What to work on:
If a line of the data below holds the word "label", list it.
** Input records follows **
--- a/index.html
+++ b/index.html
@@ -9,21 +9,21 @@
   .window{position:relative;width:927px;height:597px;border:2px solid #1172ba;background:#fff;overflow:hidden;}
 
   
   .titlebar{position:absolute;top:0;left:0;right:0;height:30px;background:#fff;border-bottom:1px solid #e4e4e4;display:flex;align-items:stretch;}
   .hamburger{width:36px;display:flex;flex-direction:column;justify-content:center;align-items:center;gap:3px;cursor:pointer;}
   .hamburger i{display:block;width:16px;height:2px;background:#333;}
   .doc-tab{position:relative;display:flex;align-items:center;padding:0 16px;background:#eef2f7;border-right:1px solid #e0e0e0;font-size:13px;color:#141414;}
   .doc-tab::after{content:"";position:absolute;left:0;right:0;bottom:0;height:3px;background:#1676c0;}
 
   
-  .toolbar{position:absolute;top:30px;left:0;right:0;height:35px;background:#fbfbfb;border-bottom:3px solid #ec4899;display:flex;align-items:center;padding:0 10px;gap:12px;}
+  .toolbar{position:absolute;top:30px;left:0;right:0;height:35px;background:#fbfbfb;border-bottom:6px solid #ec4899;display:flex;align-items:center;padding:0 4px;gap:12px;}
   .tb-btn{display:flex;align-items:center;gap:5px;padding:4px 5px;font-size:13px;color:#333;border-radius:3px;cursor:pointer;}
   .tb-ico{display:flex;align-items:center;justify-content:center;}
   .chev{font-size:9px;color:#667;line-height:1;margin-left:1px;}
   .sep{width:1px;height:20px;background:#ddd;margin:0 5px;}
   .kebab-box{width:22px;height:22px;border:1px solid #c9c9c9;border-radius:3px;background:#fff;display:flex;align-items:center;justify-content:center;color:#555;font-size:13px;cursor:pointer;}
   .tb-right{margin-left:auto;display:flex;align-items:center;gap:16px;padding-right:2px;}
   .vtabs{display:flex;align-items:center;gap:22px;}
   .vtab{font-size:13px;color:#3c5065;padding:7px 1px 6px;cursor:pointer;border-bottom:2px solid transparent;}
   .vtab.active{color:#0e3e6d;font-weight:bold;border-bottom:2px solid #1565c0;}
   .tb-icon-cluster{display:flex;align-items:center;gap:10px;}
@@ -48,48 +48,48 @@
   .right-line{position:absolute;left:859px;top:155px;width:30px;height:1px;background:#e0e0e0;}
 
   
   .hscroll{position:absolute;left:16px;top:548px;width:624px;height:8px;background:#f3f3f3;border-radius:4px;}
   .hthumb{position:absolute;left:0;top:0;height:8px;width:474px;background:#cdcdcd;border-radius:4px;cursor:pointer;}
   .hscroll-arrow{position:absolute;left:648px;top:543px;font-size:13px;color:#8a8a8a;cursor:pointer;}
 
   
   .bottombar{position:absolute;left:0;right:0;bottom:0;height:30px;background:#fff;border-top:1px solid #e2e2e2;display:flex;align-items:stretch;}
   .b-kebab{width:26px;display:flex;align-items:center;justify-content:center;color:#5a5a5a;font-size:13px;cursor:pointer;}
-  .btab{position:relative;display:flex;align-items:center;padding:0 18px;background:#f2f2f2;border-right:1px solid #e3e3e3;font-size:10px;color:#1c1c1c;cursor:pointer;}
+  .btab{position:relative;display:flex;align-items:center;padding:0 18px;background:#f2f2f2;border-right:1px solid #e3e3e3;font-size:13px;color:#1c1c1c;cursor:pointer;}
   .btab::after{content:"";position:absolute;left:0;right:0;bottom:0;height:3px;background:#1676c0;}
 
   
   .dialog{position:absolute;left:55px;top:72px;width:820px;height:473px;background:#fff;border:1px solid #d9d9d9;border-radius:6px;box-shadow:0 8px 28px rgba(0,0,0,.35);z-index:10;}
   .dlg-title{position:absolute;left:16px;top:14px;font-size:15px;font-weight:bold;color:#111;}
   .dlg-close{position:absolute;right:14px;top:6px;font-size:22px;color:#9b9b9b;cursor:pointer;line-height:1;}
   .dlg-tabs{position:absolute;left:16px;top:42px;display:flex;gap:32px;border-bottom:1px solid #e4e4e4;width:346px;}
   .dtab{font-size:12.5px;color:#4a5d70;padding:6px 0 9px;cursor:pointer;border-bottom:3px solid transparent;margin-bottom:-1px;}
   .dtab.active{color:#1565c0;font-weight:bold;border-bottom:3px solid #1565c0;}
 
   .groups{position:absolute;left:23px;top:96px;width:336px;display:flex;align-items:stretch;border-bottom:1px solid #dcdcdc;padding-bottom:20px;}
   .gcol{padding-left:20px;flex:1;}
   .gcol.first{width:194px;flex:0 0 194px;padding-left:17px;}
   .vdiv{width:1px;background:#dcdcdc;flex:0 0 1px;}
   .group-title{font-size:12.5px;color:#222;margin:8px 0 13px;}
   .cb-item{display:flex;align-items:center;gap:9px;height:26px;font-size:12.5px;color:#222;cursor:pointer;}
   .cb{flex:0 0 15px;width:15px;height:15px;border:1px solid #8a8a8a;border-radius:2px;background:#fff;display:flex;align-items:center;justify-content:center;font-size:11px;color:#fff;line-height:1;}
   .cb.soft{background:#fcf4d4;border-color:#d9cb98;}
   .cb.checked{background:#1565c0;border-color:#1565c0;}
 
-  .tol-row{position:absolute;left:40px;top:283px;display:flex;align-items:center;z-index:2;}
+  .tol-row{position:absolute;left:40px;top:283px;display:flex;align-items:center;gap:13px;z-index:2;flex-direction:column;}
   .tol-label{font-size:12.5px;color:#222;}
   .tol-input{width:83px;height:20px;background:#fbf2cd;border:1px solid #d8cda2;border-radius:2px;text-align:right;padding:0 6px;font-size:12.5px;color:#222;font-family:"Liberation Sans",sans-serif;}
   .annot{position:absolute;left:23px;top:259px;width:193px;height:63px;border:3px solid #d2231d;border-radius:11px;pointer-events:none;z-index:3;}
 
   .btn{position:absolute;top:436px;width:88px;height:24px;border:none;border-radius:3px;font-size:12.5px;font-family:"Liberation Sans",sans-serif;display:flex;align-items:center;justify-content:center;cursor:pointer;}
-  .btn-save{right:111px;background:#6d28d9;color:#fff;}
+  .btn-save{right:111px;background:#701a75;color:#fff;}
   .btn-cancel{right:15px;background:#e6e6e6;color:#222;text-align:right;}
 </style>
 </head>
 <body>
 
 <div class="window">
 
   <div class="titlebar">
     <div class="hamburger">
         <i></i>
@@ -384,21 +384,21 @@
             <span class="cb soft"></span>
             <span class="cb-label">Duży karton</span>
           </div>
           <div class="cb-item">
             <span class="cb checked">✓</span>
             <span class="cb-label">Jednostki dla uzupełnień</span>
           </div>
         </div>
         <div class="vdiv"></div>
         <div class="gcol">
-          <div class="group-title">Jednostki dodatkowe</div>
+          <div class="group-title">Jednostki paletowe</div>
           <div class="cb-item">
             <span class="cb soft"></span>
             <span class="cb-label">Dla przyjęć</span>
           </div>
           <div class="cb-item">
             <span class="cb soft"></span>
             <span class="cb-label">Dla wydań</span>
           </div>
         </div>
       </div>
** End of Input records **
** Input records follows **
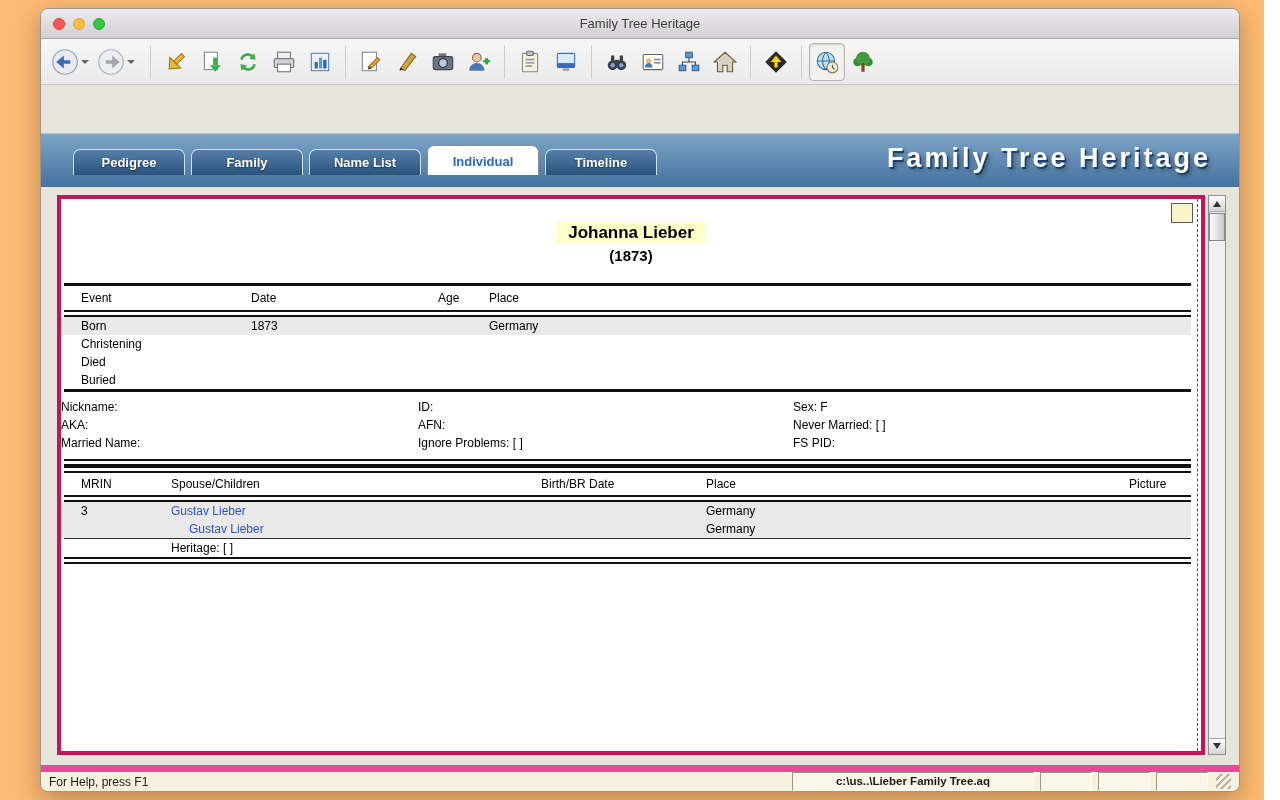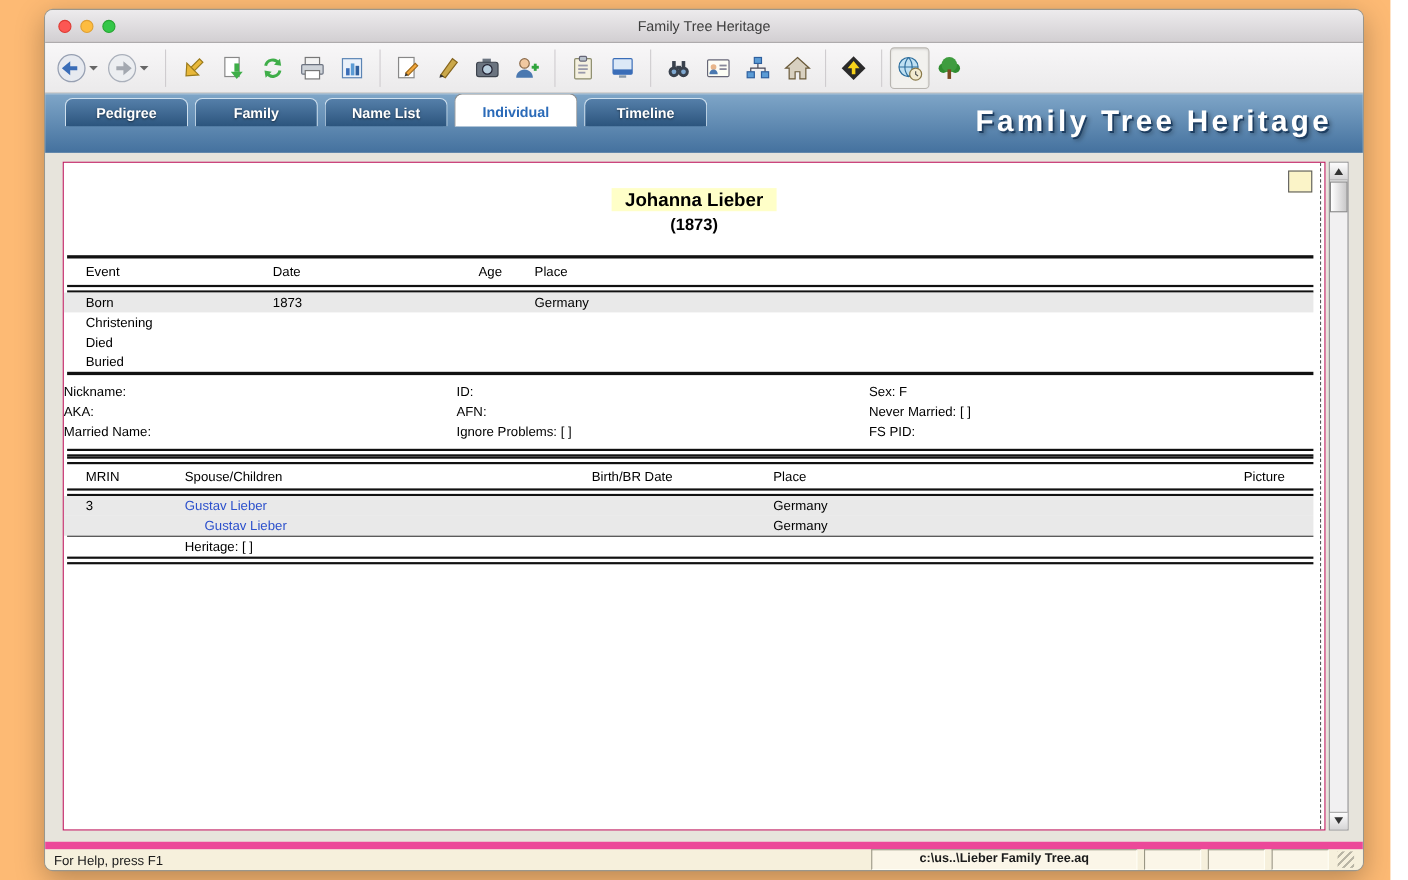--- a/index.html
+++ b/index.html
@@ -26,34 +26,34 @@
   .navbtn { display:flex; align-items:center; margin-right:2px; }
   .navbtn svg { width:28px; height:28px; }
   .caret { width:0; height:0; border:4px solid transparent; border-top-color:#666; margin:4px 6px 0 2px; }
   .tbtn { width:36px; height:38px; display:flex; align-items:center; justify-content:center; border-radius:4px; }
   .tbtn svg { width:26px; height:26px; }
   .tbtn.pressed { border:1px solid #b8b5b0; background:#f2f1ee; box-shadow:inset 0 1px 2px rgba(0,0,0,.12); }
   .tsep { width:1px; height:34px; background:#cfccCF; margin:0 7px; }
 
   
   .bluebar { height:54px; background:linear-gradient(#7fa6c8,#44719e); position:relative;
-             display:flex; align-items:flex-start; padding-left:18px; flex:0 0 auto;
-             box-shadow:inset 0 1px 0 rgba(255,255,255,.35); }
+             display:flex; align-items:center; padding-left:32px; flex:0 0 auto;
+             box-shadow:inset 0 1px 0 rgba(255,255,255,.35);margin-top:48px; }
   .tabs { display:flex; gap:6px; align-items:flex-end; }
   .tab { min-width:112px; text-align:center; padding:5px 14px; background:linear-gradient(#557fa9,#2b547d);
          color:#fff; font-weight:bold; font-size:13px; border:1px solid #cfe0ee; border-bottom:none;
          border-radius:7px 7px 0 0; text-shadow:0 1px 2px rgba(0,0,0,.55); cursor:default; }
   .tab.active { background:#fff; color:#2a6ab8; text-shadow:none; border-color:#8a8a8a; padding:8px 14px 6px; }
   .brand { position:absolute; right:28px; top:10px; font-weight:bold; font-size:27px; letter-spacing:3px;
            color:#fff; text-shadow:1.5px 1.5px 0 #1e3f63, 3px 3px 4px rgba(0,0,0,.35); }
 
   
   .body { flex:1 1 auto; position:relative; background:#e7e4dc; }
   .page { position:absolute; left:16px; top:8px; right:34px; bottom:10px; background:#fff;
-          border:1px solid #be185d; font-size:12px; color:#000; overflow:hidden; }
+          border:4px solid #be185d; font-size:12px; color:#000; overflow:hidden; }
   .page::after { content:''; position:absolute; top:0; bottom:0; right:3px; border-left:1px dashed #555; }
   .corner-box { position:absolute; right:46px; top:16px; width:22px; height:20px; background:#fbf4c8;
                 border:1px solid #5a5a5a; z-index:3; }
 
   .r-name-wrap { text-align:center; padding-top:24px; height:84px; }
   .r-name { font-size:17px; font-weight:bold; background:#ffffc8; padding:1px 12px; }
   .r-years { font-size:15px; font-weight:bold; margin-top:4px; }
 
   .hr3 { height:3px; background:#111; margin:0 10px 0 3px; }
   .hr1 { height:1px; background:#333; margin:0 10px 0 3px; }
** End of Input records **
Answer for the task:
   .tol-label{font-size:12.5px;color:#222;}
             <span class="cb-label">Duży karton</span>
             <span class="cb-label">Jednostki dla uzupełnień</span>
             <span class="cb-label">Dla przyjęć</span>
             <span class="cb-label">Dla wydań</span>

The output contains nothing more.